Data items
========================================================================

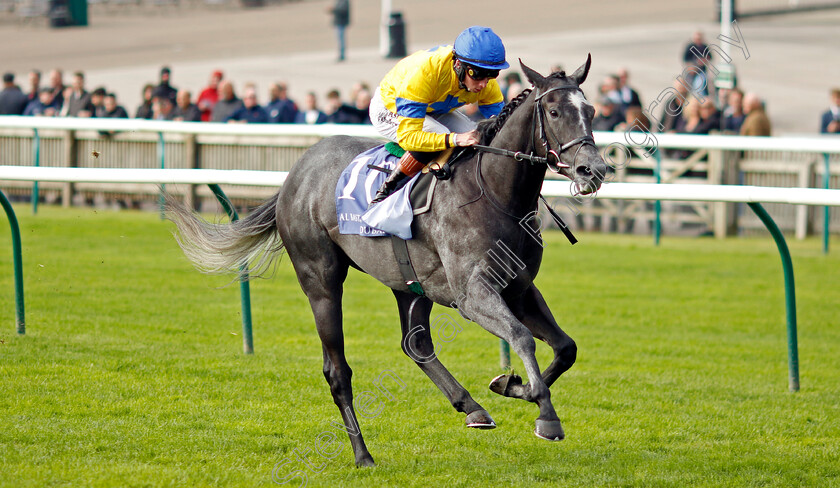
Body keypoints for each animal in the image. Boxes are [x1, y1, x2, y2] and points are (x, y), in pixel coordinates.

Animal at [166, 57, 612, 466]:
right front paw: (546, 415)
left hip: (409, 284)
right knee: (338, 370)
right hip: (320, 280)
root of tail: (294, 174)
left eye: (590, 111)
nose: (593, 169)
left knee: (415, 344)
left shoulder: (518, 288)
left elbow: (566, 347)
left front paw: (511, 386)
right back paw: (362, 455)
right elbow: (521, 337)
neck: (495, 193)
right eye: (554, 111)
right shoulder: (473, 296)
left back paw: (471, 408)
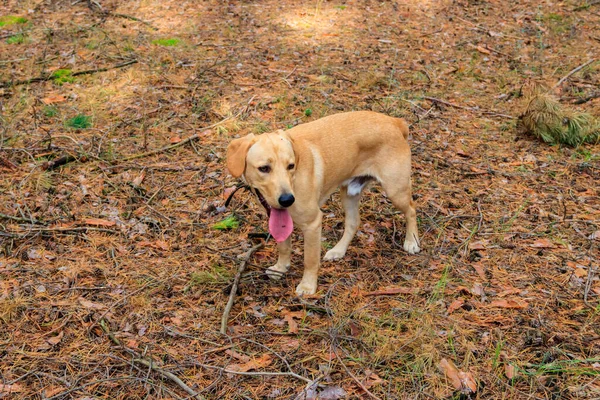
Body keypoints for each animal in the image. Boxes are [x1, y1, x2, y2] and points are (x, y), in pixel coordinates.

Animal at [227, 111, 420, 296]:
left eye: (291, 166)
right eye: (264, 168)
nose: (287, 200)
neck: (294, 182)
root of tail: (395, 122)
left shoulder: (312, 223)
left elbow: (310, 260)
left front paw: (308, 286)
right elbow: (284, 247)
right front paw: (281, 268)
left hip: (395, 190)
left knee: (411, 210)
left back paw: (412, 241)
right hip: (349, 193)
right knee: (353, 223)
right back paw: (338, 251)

========================================================================

Copy out each line of the data where the string "elbow" appears.

TASK SOLUTION -
left elbow: (566, 347)
right elbow: (521, 337)
left elbow: (310, 260)
right elbow: (284, 247)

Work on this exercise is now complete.